Data for the task
━━━━━━━━

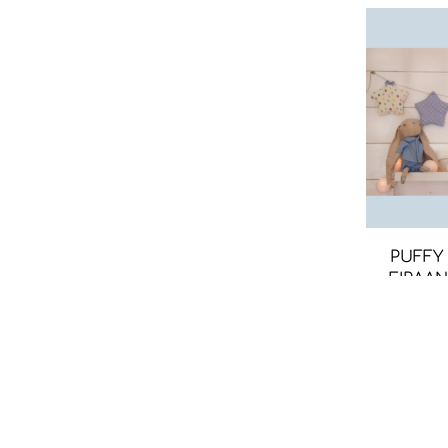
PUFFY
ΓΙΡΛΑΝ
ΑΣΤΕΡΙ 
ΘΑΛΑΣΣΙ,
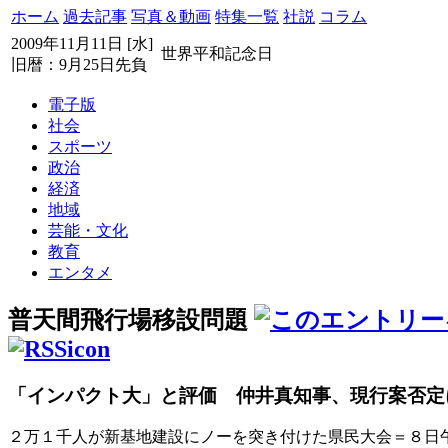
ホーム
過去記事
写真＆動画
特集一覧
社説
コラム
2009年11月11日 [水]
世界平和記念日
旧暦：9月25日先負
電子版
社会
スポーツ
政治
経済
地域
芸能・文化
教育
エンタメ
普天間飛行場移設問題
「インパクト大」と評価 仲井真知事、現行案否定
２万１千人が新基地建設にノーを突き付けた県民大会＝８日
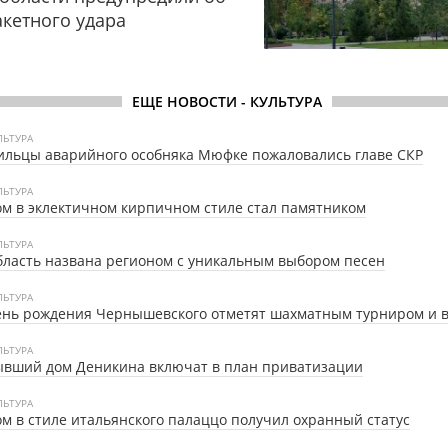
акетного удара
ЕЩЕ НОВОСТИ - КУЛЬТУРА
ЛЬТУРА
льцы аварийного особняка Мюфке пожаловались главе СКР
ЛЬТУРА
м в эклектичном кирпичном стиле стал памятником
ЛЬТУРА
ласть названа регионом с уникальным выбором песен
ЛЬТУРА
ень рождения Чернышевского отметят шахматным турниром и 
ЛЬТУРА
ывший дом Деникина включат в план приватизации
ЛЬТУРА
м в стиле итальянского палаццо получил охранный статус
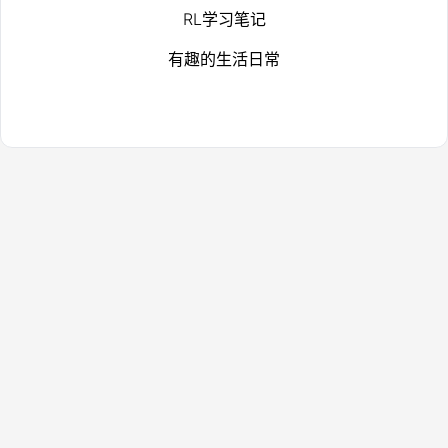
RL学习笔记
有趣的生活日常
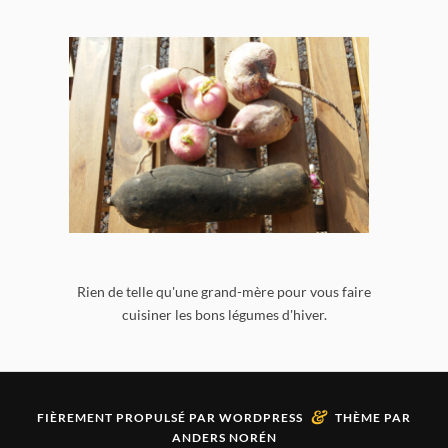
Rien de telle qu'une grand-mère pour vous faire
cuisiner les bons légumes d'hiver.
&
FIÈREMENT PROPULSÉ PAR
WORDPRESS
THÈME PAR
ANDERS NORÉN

━━━━━━━━

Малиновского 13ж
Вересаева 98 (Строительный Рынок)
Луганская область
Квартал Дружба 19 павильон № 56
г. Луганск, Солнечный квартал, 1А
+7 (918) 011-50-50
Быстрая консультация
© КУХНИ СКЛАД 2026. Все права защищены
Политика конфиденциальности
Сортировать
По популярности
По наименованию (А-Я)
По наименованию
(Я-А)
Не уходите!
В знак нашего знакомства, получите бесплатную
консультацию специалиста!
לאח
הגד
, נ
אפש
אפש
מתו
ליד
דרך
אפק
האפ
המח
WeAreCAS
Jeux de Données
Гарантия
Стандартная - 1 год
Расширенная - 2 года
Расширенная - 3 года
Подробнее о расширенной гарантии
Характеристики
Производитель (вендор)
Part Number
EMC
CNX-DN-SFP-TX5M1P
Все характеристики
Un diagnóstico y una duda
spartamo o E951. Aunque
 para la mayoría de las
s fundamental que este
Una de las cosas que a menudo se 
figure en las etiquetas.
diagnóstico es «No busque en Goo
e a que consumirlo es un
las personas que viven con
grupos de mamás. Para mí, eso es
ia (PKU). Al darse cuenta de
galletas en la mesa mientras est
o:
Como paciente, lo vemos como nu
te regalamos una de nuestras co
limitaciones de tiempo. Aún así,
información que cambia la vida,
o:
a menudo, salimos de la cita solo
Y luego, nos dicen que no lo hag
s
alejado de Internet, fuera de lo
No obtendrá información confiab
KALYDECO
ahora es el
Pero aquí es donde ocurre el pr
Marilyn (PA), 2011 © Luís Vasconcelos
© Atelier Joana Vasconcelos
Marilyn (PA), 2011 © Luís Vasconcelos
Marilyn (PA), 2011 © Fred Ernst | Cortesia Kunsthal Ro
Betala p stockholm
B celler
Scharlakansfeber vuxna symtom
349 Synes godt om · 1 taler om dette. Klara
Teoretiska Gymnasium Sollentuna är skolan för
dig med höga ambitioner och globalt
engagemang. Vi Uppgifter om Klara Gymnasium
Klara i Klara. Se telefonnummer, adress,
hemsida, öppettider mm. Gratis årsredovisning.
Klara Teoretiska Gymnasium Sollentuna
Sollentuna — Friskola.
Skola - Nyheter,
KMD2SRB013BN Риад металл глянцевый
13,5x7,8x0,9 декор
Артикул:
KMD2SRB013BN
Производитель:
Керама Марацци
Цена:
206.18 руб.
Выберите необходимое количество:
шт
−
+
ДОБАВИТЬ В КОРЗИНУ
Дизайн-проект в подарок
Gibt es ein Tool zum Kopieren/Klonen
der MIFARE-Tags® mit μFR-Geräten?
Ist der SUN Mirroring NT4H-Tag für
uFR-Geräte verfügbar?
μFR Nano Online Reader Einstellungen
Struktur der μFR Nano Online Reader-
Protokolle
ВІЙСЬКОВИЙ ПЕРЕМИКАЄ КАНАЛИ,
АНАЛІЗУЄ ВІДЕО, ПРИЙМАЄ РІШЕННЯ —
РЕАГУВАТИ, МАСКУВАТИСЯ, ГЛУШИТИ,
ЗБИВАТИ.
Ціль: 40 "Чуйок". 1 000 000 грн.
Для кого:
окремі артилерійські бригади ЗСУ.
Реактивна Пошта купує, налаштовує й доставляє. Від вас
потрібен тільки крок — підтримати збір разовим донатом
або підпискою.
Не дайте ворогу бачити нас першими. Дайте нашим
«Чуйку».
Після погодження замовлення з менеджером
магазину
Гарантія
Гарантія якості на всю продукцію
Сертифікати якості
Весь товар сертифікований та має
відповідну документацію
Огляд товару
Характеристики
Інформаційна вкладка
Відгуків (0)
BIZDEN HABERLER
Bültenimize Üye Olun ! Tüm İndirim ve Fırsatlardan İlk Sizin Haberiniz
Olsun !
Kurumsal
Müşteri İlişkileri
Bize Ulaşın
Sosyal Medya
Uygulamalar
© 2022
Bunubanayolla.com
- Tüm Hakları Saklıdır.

━━━━━━━━

For every line above that includes the word "якості", return the line.

Гарантія якості на всю продукцію
Сертифікати якості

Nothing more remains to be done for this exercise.